Assume that the conveyor assesses the aircraft speed by sensing the rotation of the wheels. As the wheels begin to roll the conveyor will speed up to counteract the speed increase of the wheels. As Deskpilot suggested though this then causes the wheels to spin faster (10 knots in his example). The conveyor then thinks that the aircraft has accelerated from 5 knots to 10 knots and so further compensates resulting in the wheels spinning at 20 knots. And so it goes until the conveyor and wheels are travelling at an infinite speed.

 

This of course will not hold if the conveyor senses the movement of the aircraft relative to the ground around it. If the aircraft moves forward at 5 knots relative to the ground then the conveyor will move backwards at 5 knots meaning the wheels are spinning at 10 knots. Just as Deskpilot said. As long as the aircraft maintains a steady state then so will the conveyor.

 

(Another interesting point - if this results in the aircraft remaining still relative to the ground (which it won't but let's assume it does for a moment) then the conveyor will stop. The plane then accelerates back to 5 knots and the conveyor starts again. again, round and round we go...)

 

But all of this is a moot point. The aircraft will take off. This video demonstrates it -

 

 

The aircraft will maintain a constant airspeed once it has overcome the initial friction of the wheels. This is illustrated in the video by the guy holding the throttle constant but speeding up the conveyor yet the aircraft stays still (0 airspeed). It shows that the speed of the aircraft and the rate at which the wheels are spinning are independent.

 

 

[w3stie]

NO. Imagine you have taped wool tell-tales over the wings and at the tail. You rev it up to maximum thrust, and the conveyor speeds up to keep you in the same spot. You would observe the following;

 

The engine is running full blast.

> **Information shown**:

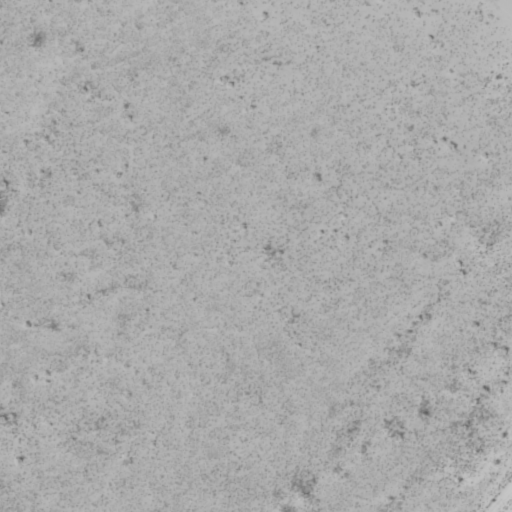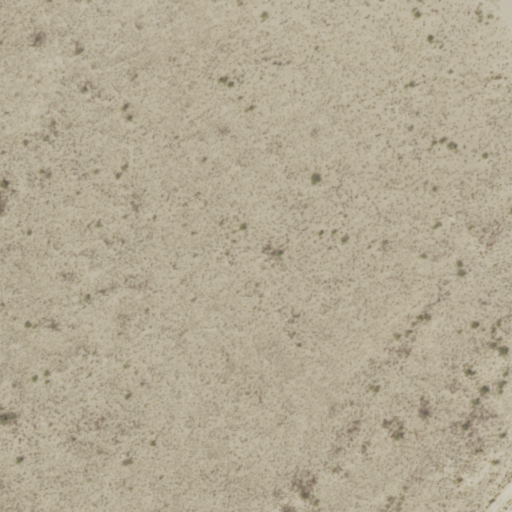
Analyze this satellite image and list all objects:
road: (506, 505)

> **Task to complete**:
Please list each distinct speed, in knots, that the forum thread about the aircraft on a conveyor gives.

> **Complete response**:
5 knots, 10 knots, 20 knots